Disclaimer: Naruto © Masashi Kishimoto

Uchiha Sasuke/Haruno Sakura

.

.

.

Summary: Satu ikatan mengikat mereka. Satu ikatan menciptakan janji yang akan menjadi awal dari takdir mereka yang sesungguhnya. Takdir yang akan membawa mereka ke akhir yang baik, atau ... buruk? Tak ada yang tahu. Dan mereka hanya bisa menunggu hingga waktu menjawab.

.

.

.

"Nona ... Nona, di mana Anda?" Seruan dari seorang perempuan yang tampak kebingungan mencari nonanya. Perempuan itu berlarian kecil seraya terus memanggil-manggil nonanya—berharap segera ditemukan. Tanpa tahu bahwa yang sedang dirinya cari sedang bersembunyi di dalam sebuah toko buku—tersenyum geli melihat pelayannya yang sedang gusar mencarinya dan berjalan menjauhinya. Dalam hati gadis muda bermahkotakan helaian merah muda itu bersyukur dalam hati, tempat persembunyiannya tak ditemukan oleh pelayannya. Saat ini, ia sedang ingin berjalan-jalan sendiri tanpa ditemani sang pelayan.

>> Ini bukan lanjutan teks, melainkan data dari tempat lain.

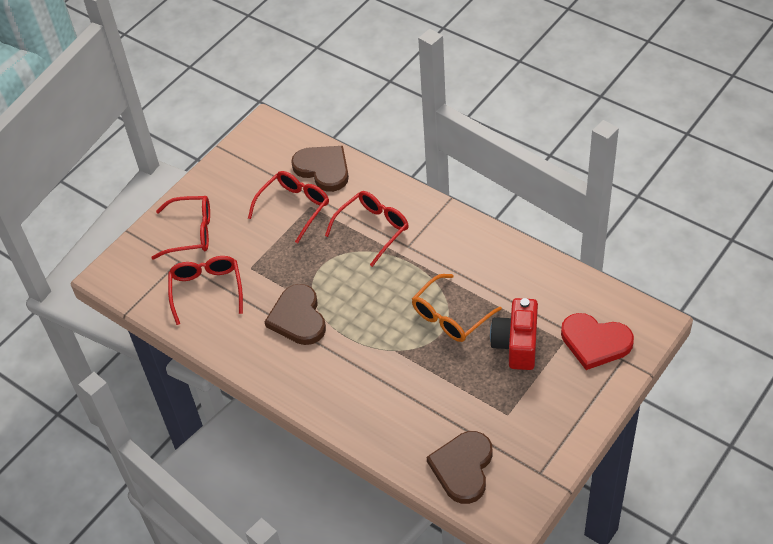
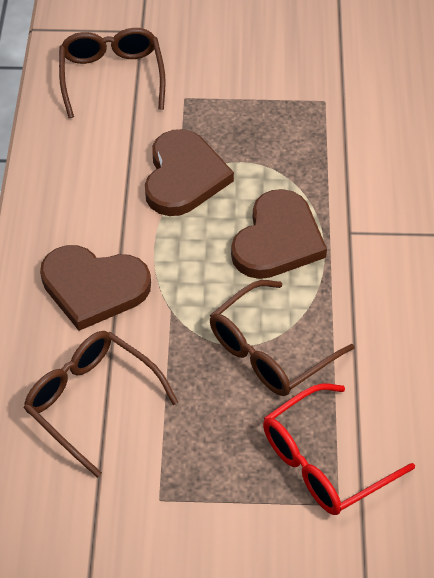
brown glasses: none = 0 -> [24,331,178,478] [59,28,166,118] [210,280,354,396] = 3
orange glasses: [412,274,502,342] = 1 -> none = 0
red camera: [490,298,538,370] = 1 -> none = 0
red glasses: [152,196,210,259] [168,256,243,325] [248,171,329,243] [325,191,409,267] = 4 -> [263,383,415,515] = 1
red heart: [561,313,634,370] = 1 -> none = 0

Gadis itu—Haruno Sakura tersenyum puas setelah memastikan bahwa pelayannya sudah hilang dari jarak pandangnya. Dia menyelinap keluar dari toko buku tersebut, sebelumnya mengucapkan terima kasih kepada sang penjual seraya menyelipkan beberapa yen kepada sang penjual tersebut.

"Jika Anda membutuhkan sesuatu, hubungi saya kapanpun, Nona," ujar penjual itu.

"Baik, Paman. Terima kasih bantuannya. Permisi."

Sakura melangkahkan kakinya menjauh dari toko buku tersebut. Ia tersenyum senang mengamati lingkungan di sekitarnya—sesuatu yang jarang ia temui di kehidupan aslinya. Maklum, dia adalah putri semata wayang seseorang yang amat disegani, yaitu keponakan raja—Haruno Kizashi. Haruno Kizashi atau masih memiliki gelar sebagai 'Pangeran' adalah cucu pendiri Konoha—Senju Hashirama.

Kizashi amat memanja Sakura dan menyayanginya. Sayangnya, perlakuan Kizashi dianggap Sakura sebagai kekangan. Sakura jarang diperbolehkan keluar dan melihat kehidupan rakyat biasa. Dia hanya bisa bermain-main di sekitar komplek rumahnya yang berisi keluarga kerabat raja dan para bangsawan. Jujur, Sakura tidak menyukainya. Bagi Sakura, lingkungan tempat tinggalnya adalah 'kepalsuan'. Orang-orang ingin bermain dengannya karena statusnya sebagai anak dari keponakan raja. Tidak ada ketulusan di dalamnya yang membuat Sakura muak.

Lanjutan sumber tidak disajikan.